Hodgson, who compared the Manchester United frontman to Brazil legend Pele during Euro 2012, said as England prepared to fly home from Polkraine:
“Of course, I think we put a lot of expectations on him.
“When he missed the first two games, we were all believing, ‘What we need to do now is get to the third game and Wayne Rooney will win us the championship.’
“That maybe was too much to ask of him. He certainly tried very hard, but he didn’t have his best game. I think he would admit that.
“That might be down to a number of factors, but I don’t think that fitness itself was a particular factor.
“Well , we do (put pressure on players), but so do other teams, don’t they? I think had Andrea Pirlo played poorly against us, it might have affected the Italians’ performance.
“I think, in all top international teams, you’re looking at one, two, possibly three individuals that everyone recognises as being exceptional world-class talents.
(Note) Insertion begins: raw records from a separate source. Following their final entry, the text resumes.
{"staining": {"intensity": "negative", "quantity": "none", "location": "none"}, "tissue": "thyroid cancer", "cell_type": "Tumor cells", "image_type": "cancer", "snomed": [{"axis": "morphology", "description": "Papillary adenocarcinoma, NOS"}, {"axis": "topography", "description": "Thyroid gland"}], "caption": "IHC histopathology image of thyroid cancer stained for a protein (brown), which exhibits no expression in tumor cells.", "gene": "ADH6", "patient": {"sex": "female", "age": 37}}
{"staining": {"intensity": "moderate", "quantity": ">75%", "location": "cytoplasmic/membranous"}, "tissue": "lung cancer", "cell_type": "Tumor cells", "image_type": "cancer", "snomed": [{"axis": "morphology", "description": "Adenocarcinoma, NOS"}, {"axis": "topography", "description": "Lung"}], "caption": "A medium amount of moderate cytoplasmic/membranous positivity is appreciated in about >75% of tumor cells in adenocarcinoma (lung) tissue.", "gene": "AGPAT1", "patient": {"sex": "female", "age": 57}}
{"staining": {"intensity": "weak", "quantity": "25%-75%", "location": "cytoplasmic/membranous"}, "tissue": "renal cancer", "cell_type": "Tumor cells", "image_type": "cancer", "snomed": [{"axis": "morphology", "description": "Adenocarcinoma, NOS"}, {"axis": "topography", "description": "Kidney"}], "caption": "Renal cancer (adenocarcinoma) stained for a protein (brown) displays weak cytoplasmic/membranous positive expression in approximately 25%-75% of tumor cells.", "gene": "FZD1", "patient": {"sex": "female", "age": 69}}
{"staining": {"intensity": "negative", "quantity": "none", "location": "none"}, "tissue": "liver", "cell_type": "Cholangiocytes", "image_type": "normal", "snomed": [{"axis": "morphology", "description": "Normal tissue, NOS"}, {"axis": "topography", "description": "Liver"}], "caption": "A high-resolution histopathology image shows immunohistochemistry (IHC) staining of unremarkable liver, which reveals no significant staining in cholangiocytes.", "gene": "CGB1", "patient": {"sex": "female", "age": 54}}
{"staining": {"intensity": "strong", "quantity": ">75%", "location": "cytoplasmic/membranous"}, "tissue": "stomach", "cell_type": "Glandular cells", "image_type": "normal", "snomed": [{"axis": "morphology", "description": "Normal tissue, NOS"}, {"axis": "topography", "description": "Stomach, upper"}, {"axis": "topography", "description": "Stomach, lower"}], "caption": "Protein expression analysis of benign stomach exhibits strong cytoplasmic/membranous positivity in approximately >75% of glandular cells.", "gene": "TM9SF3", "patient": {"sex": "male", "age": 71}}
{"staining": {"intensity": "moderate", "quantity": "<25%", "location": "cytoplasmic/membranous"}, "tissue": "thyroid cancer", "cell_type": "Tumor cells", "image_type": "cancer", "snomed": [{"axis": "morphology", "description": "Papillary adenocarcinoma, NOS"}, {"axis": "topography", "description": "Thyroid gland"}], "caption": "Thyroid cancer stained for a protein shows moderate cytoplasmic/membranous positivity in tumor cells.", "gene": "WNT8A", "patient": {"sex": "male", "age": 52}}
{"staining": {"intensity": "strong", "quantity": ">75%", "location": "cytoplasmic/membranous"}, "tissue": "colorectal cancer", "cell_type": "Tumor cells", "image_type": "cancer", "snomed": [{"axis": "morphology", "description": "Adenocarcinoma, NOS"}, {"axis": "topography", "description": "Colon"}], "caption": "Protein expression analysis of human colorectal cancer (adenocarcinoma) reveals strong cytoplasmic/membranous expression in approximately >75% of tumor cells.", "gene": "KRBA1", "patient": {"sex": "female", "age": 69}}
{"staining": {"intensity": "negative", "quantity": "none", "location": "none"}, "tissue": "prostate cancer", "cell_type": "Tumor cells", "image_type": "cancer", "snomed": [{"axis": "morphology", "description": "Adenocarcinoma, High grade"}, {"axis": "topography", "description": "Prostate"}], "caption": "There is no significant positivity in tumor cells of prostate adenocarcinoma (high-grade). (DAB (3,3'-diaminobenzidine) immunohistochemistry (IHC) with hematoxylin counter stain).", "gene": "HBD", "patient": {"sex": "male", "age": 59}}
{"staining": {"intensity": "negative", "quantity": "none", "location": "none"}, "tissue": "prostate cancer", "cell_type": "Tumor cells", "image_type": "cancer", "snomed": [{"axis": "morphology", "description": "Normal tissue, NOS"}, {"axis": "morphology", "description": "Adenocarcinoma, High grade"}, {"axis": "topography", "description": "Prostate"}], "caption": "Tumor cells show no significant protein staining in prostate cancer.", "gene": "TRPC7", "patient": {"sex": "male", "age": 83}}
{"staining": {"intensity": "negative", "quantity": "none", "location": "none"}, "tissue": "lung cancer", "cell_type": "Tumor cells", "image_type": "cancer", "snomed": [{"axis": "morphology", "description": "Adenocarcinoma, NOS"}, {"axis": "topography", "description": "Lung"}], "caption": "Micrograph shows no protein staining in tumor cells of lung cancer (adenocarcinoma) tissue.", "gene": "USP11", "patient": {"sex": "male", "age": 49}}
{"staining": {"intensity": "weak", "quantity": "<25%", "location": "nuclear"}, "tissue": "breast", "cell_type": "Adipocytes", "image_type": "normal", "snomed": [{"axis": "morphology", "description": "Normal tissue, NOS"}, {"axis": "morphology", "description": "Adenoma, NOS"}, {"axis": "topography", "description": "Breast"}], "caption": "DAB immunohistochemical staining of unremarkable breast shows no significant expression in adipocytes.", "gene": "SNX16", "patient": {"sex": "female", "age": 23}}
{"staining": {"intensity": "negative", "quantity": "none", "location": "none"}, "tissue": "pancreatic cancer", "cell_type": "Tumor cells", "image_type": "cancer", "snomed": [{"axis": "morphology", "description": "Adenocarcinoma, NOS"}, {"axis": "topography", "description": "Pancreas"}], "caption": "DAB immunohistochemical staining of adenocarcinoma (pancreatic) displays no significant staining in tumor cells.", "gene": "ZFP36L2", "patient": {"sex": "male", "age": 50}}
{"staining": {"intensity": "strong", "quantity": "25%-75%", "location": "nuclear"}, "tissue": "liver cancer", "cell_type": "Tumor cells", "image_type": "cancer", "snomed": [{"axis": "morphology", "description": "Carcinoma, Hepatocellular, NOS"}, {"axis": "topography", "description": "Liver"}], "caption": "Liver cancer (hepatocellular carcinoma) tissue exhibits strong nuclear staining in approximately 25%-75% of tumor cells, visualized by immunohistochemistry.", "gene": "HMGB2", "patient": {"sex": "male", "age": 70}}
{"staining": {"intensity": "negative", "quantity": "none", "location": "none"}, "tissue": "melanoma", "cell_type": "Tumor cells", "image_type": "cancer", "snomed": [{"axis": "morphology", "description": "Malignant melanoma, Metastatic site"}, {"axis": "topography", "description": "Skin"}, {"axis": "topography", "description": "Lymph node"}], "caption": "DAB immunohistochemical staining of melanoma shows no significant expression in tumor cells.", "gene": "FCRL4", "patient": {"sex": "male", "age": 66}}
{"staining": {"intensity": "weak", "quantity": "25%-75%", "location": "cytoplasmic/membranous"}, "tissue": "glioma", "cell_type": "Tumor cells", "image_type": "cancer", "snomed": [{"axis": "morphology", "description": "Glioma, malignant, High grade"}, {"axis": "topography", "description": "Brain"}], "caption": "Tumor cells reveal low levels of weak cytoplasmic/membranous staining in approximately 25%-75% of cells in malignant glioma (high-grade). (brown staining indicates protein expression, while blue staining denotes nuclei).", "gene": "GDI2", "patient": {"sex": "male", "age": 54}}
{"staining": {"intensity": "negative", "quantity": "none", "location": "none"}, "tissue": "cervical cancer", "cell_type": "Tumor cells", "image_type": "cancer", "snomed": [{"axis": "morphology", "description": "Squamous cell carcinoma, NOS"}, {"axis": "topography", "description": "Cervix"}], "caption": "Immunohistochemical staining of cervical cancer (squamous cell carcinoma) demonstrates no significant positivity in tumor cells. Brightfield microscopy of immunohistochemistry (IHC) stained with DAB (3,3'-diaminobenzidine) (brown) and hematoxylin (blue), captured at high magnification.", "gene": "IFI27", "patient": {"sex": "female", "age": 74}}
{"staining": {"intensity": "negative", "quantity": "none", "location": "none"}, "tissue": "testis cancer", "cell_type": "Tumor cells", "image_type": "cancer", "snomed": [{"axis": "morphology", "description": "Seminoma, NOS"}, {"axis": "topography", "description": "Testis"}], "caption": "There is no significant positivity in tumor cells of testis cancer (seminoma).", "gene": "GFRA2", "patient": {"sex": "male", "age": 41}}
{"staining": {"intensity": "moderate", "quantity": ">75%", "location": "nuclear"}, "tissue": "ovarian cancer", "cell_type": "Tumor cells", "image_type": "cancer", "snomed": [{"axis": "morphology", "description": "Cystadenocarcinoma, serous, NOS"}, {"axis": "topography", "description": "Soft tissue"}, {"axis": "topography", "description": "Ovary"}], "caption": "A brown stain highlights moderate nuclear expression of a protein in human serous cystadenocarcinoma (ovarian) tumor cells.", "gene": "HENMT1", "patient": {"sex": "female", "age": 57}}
“When you get to the big stage, you’re hoping those players perform and show they’re world-class talents – the Maradonas that win a World Cup with his performance.”
Rooney has underperformed at the last THREE major tournaments that England have played in; 2006 and 2010 World Cups and now the 2012 Euros.
It is amazing that Rooney’s goal against Ukraine was his first in a major tournament in eight years.
Much was made of Rooney lacking match fitness and sharpness after missing the first two games of the Euros due to suspension, but Hodgson dismissed that idea insisting that it is not a matter of lacking fitness that caused Rooney to play so bad, he just did not show up on the big occasion.
“We haven’t noticed anything with his fitness levels, to be frank. We’ve monitored his fitness levels and in training he has looked very fit” said Hodgson.
“In the first game he didn’t show any particular signs of lacking any fitness and he played the 120 minutes against Italy.
“I think what you might be saying is that you’re a bit disappointed with his performance and maybe thought he could have played better.
“It’s not necessarily related to this (fitness).
“You could put fitness down to anything. That was the classic Italian trick. Every time an Italian team loses a game, you hear they’re not fit.
“You can put a lot of things down to fitness, but there was no reason for us to doubt his fitness. His running stats in the training sessions and the games were actually very good.”
I cannot remember the last England manager to be honest and point fingers and players for not performing. It s kind of refreshing to see Hodgson do it.